Will you try to garner a traditional publishing contract for any future books?
No. I’m pretty much done with that business model, if you can call it that. As I said, I’m happy doing it this way so long as I can find a few readers here and there. I’d rather have a few hundred people reading my books than pine away playing the agent query lottery for a bunch more years. If an agent or publisher contacted me I’d listen but they’re not the big deal to me that they once were and I might not be interested. I won’t know that for sure, of course, until or unless it happens.
Did you design your cover art? If not, would you care to share your graphic designer’s information?
At first I tried to do my own covers. Until then I would have told you that I’d be good at that. It turned out that I wasn’t. My covers included pictures and symbols that meant a lot to me but nothing to a casual viewer. I’m the only writer who would put a picture of a building on a book about a high school wrestler, for instance.
One day on Kindleboards I lamented about my covers, and at the same time complimented J.L. Penn on her cover for Reunion. We got to talking and she ended up redoing all of my covers. I’m now really proud of how my books look. They also have a consistent look rather than a hodgepodge of junk.
If you used a graphic designer, how involved were you during the creative process for your cover?
J.L. was in charge but she passed me lots of ideas as she worked, and together we narrowed down what we were looking for. When I didn’t like something she changed it but knowing her track record with her own books I usually deferred to her. I’m glad I did, too.
How did you feel when you got your first sale? Are you pleased with sales so far?

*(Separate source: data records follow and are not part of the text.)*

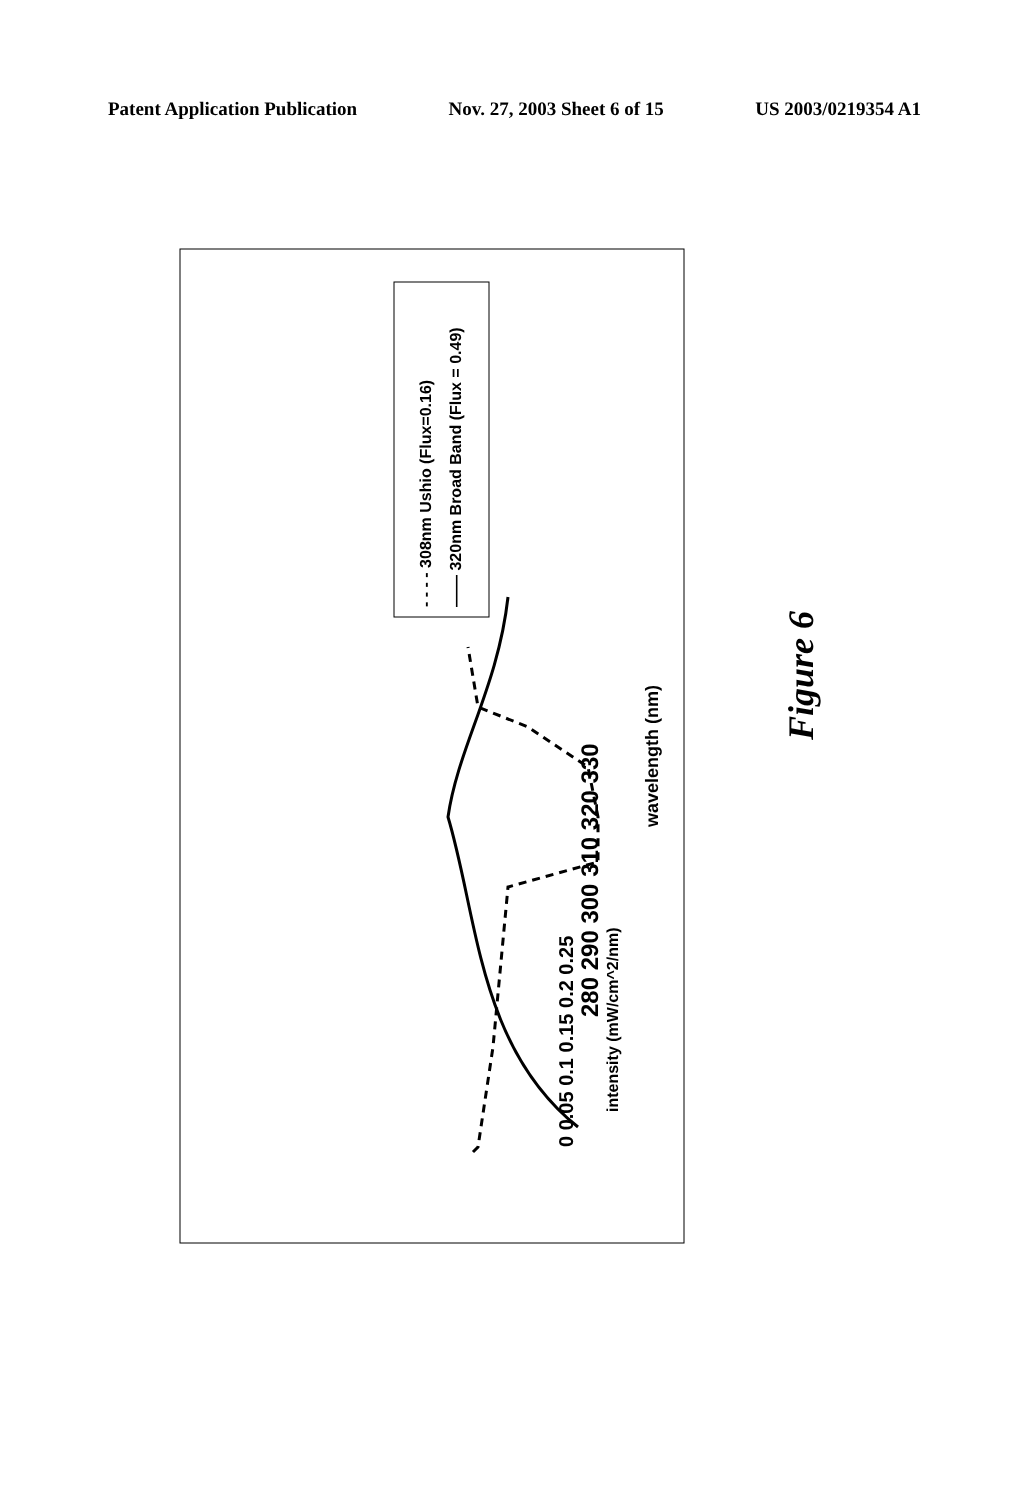Patent Application Publication Nov. 27, 2003 Sheet 6 of 15 US 2003/0219354 A1
- - - - 308nm Ushio (Flux=0.16)
—— 320nm Broad Band (Flux = 0.49)
0 0.05 0.1 0.15 0.2 0.25
intensity (mW/cm^2/nm)
280 290 300 310 320 330
wavelength (nm)
Figure 6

It was a thrill. It still is. Whenever I see that somebody is buying and reading what I wrote I feel the same thrill that I did the first time.
What kinds of social media [twitter, facebook, webpage, blog, writing forums] are you involved with trying to garner attention for your book(s)?
I promote my wrestling books on wrestling forums as best I can while being careful not to spam. Kindleboards, Mobile Reads and Nookboards have been productive grounds too.
In the last few weeks, after reading the Jon F. Merz book on Facebook promotion, I set up a fan page. I didn’t know what would happen and I don’t understand the spirit of Facebook but I know it’s a way to get my face and books in front of readers – even when I don’t know it’s happening (which is awesome – much less work once the page is set up.) I wasn’t sure what to expect but after two weeks my numbers are definitely going up and I don’t believe it’s a coincidence.
Besides Amazon, are there any other sites where your books are for sale?
All my stories are available on Barnes and Noble and Smashwords. I’ve recently made a deal with EZReader.com to place my books on that platform in ebook format only.
What’s next for you?
Since discovering Kindleboards last October I learned so much, and I’ve been busy with that. I learned to be a thousand percent sure that my books are properly edited – 110 percent is not enough. That kept me busy for a while. I also learned how to release paperback versions via CreateSpace for very little cost, which I’ve also been busy with. Most of all, I learned about promotion, and have sold a lot more books since then.
What I’m leading up to is that with all these things on my plate I stopped writing for about half a year. That’s a long time. For the past month I’ve been reminding myself that I need to get back to it. I pulled an idea out of the trunk and have gotten back to writing. It feels good. It’s a lot different than anything I’ve ever written. That’s no surprise – my books are pretty diverse already. I’d say the new one is Nicholas Sparks-ish, but it will turn John Grisham-ish at some point. The important thing is that I’m back at it and it feels great.